[Stored data entries]
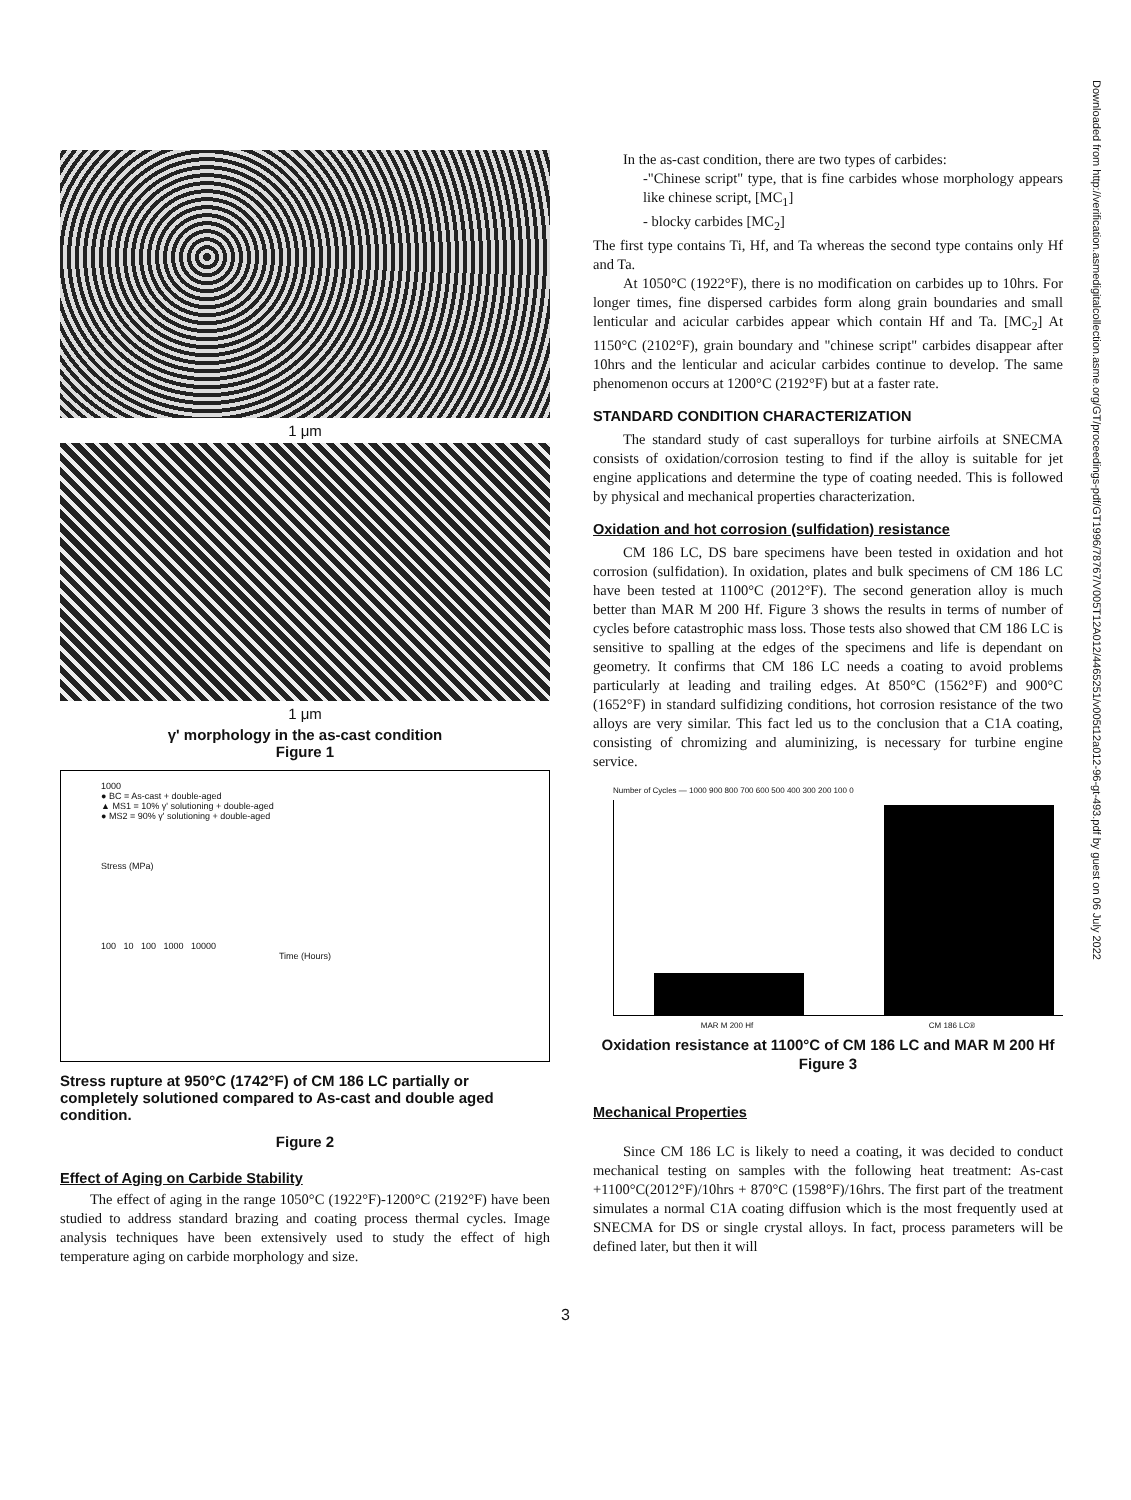1 μm
1 μm
γ' morphology in the as-cast condition
Figure 1
1000
● BC = As-cast + double-aged
▲ MS1 = 10% γ' solutioning + double-aged
● MS2 = 90% γ' solutioning + double-aged
Stress (MPa)
100 10 100 1000 10000
Time (Hours)
Stress rupture at 950°C (1742°F) of CM 186 LC partially or completely solutioned compared to As-cast and double aged condition.
Figure 2
Effect of Aging on Carbide Stability
The effect of aging in the range 1050°C (1922°F)-1200°C (2192°F) have been studied to address standard brazing and coating process thermal cycles. Image analysis techniques have been extensively used to study the effect of high temperature aging on carbide morphology and size.
In the as-cast condition, there are two types of carbides:
-"Chinese script" type, that is fine carbides whose morphology appears like chinese script, [MC<sub>1</sub>]
- blocky carbides [MC<sub>2</sub>]
The first type contains Ti, Hf, and Ta whereas the second type contains only Hf and Ta.
At 1050°C (1922°F), there is no modification on carbides up to 10hrs. For longer times, fine dispersed carbides form along grain boundaries and small lenticular and acicular carbides appear which contain Hf and Ta. [MC<sub>2</sub>] At 1150°C (2102°F), grain boundary and "chinese script" carbides disappear after 10hrs and the lenticular and acicular carbides continue to develop. The same phenomenon occurs at 1200°C (2192°F) but at a faster rate.
STANDARD CONDITION CHARACTERIZATION
The standard study of cast superalloys for turbine airfoils at SNECMA consists of oxidation/corrosion testing to find if the alloy is suitable for jet engine applications and determine the type of coating needed. This is followed by physical and mechanical properties characterization.
Oxidation and hot corrosion (sulfidation) resistance
CM 186 LC, DS bare specimens have been tested in oxidation and hot corrosion (sulfidation). In oxidation, plates and bulk specimens of CM 186 LC have been tested at 1100°C (2012°F). The second generation alloy is much better than MAR M 200 Hf. Figure 3 shows the results in terms of number of cycles before catastrophic mass loss. Those tests also showed that CM 186 LC is sensitive to spalling at the edges of the specimens and life is dependant on geometry. It confirms that CM 186 LC needs a coating to avoid problems particularly at leading and trailing edges. At 850°C (1562°F) and 900°C (1652°F) in standard sulfidizing conditions, hot corrosion resistance of the two alloys are very similar. This fact led us to the conclusion that a C1A coating, consisting of chromizing and aluminizing, is necessary for turbine engine service.
Number of Cycles — 1000 900 800 700 600 500 400 300 200 100 0
MAR M 200 Hf CM 186 LC®
Oxidation resistance at 1100°C of CM 186 LC and MAR M 200 Hf
Figure 3
Mechanical Properties
Since CM 186 LC is likely to need a coating, it was decided to conduct mechanical testing on samples with the following heat treatment: As-cast +1100°C(2012°F)/10hrs + 870°C (1598°F)/16hrs. The first part of the treatment simulates a normal C1A coating diffusion which is the most frequently used at SNECMA for DS or single crystal alloys. In fact, process parameters will be defined later, but then it will
3
Downloaded from http://verification.asmedigitalcollection.asme.org/GT/proceedings-pdf/GT1996/78767/V005T12A012/4465251/v005t12a012-96-gt-493.pdf by guest on 06 July 2022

◆ What you need to do
Print the entries above exactly, taking out only the pictures.

◆ Response
1 μm
1 μm
γ' morphology in the as-cast condition
Figure 1
1000
● BC = As-cast + double-aged
▲ MS1 = 10% γ' solutioning + double-aged
● MS2 = 90% γ' solutioning + double-aged
Stress (MPa)
100 10 100 1000 10000
Time (Hours)
Stress rupture at 950°C (1742°F) of CM 186 LC partially or completely solutioned compared to As-cast and double aged condition.
Figure 2
Effect of Aging on Carbide Stability
The effect of aging in the range 1050°C (1922°F)-1200°C (2192°F) have been studied to address standard brazing and coating process thermal cycles. Image analysis techniques have been extensively used to study the effect of high temperature aging on carbide morphology and size.
In the as-cast condition, there are two types of carbides:
-"Chinese script" type, that is fine carbides whose morphology appears like chinese script, [MC<sub>1</sub>]
- blocky carbides [MC<sub>2</sub>]
The first type contains Ti, Hf, and Ta whereas the second type contains only Hf and Ta.
At 1050°C (1922°F), there is no modification on carbides up to 10hrs. For longer times, fine dispersed carbides form along grain boundaries and small lenticular and acicular carbides appear which contain Hf and Ta. [MC<sub>2</sub>] At 1150°C (2102°F), grain boundary and "chinese script" carbides disappear after 10hrs and the lenticular and acicular carbides continue to develop. The same phenomenon occurs at 1200°C (2192°F) but at a faster rate.
STANDARD CONDITION CHARACTERIZATION
The standard study of cast superalloys for turbine airfoils at SNECMA consists of oxidation/corrosion testing to find if the alloy is suitable for jet engine applications and determine the type of coating needed. This is followed by physical and mechanical properties characterization.
Oxidation and hot corrosion (sulfidation) resistance
CM 186 LC, DS bare specimens have been tested in oxidation and hot corrosion (sulfidation). In oxidation, plates and bulk specimens of CM 186 LC have been tested at 1100°C (2012°F). The second generation alloy is much better than MAR M 200 Hf. Figure 3 shows the results in terms of number of cycles before catastrophic mass loss. Those tests also showed that CM 186 LC is sensitive to spalling at the edges of the specimens and life is dependant on geometry. It confirms that CM 186 LC needs a coating to avoid problems particularly at leading and trailing edges. At 850°C (1562°F) and 900°C (1652°F) in standard sulfidizing conditions, hot corrosion resistance of the two alloys are very similar. This fact led us to the conclusion that a C1A coating, consisting of chromizing and aluminizing, is necessary for turbine engine service.
Number of Cycles — 1000 900 800 700 600 500 400 300 200 100 0
MAR M 200 Hf CM 186 LC®
Oxidation resistance at 1100°C of CM 186 LC and MAR M 200 Hf
Figure 3
Mechanical Properties
Since CM 186 LC is likely to need a coating, it was decided to conduct mechanical testing on samples with the following heat treatment: As-cast +1100°C(2012°F)/10hrs + 870°C (1598°F)/16hrs. The first part of the treatment simulates a normal C1A coating diffusion which is the most frequently used at SNECMA for DS or single crystal alloys. In fact, process parameters will be defined later, but then it will
3
Downloaded from http://verification.asmedigitalcollection.asme.org/GT/proceedings-pdf/GT1996/78767/V005T12A012/4465251/v005t12a012-96-gt-493.pdf by guest on 06 July 2022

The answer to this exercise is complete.